• [Exercise prompt]:
Looking at the listing below, retype exactly the lines starting at the one containing "4. [ ] 현재 공부하고 있는 코드트리 매일 최소 15지문 작성" and ending at the one containing "8. [x] django에 대해서 개념 공부", both included, and nothing else.

━━━━━ Source data

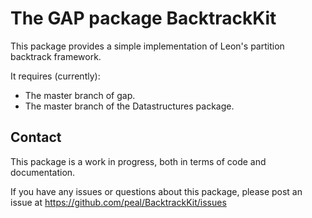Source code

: # The GAP package BacktrackKit

This package provides a simple implementation of Leon's partition backtrack
framework.

It requires (currently):

* The master branch of gap.
* The master branch of the Datastructures package.

## Contact

This package is a work in progress, both in terms of code and documentation.

If you have any issues or questions about this package, please post an issue
at https://github.com/peal/BacktrackKit/issues

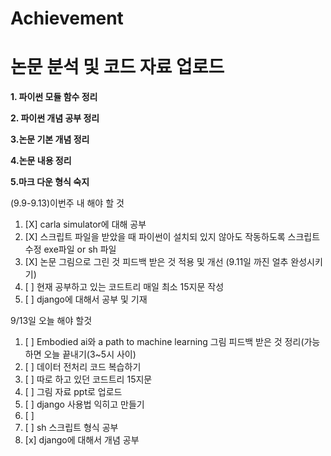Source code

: # Achievement
논문 분석 및 코드 자료 업로드
=====================
**1. 파이썬 모듈 함수 정리**

**2. 파이썬 개념 공부 정리**

**3.논문 기본 개념 정리**

**4.논문 내용 정리**

**5.마크 다운 형식 숙지**




(9.9-9.13)이번주 내 해야 할 것
1. [X] carla simulator에 대해 공부
2. [X] 스크립트 파일을 받았을 때 파이썬이 설치되 있지 않아도 작동하도록 스크립트 수정 exe파일 or sh 파일
3. [X] 논문 그림으로 그린 것 피드백 받은 것 적용 및 개선 (9.11일 까진 얼추 완성시키기)
4. [ ] 현재 공부하고 있는 코드트리 매일 최소 15지문 작성
6. [ ] django에 대해서 공부 및 기재


9/13일 오늘 해야 할것

1. [ ] Embodied ai와 a path to machine learning 그림 피드백 받은 것 정리(가능하면 오늘 끝내기(3~5시 사이)
2. [ ] 데이터 전처리 코드 복습하기
3. [ ] 따로 하고 있던 코드트리 15지문
4. [ ] 그림 자료 ppt로 업로드
5. [ ] django 사용법 익히고 만들기
6. [ ] 
7. [ ] sh 스크립트 형식 공부
8. [x] django에 대해서 개념 공부
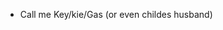 - Call me Key/kie/Gas (or even childes husband)


<!---
gaslightt/gaslightt is a ✨ special ✨ repository because its `README.md` (this file) appears on your GitHub profile.
You can click the Preview link to take a look at your changes.
--->
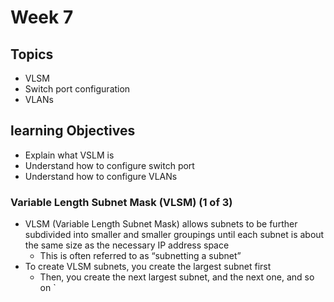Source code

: # Week 7

## Topics

- VLSM
- Switch port configuration
- VLANs

## learning Objectives

- Explain what VSLM is
- Understand how to configure switch port
- Understand how to configure VLANs

### Variable Length Subnet Mask (VLSM) (1 of 3)

- VLSM (Variable Length Subnet Mask) allows subnets to be further subdivided into smaller and smaller groupings until each subnet is about the same size as the necessary IP address space
  - This is often referred to as “subnetting a subnet”
- To create VLSM subnets, you create the largest subnet first
  - Then, you create the next largest subnet, and the next one, and so on
    `
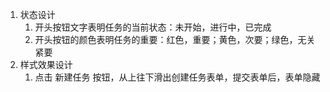 1. 状态设计
    1. 开头按钮文字表明任务的当前状态：未开始，进行中，已完成
    2. 开头按钮的颜色表明任务的重要：红色，重要；黄色，次要；绿色，无关紧要
2. 样式效果设计
    1. 点击 新建任务 按钮，从上往下滑出创建任务表单，提交表单后，表单隐藏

━━━━━━━━━━

• [Response for this exercise]:
4. [ ] 현재 공부하고 있는 코드트리 매일 최소 15지문 작성
6. [ ] django에 대해서 공부 및 기재


9/13일 오늘 해야 할것

1. [ ] Embodied ai와 a path to machine learning 그림 피드백 받은 것 정리(가능하면 오늘 끝내기(3~5시 사이)
2. [ ] 데이터 전처리 코드 복습하기
3. [ ] 따로 하고 있던 코드트리 15지문
4. [ ] 그림 자료 ppt로 업로드
5. [ ] django 사용법 익히고 만들기
6. [ ] 
7. [ ] sh 스크립트 형식 공부
8. [x] django에 대해서 개념 공부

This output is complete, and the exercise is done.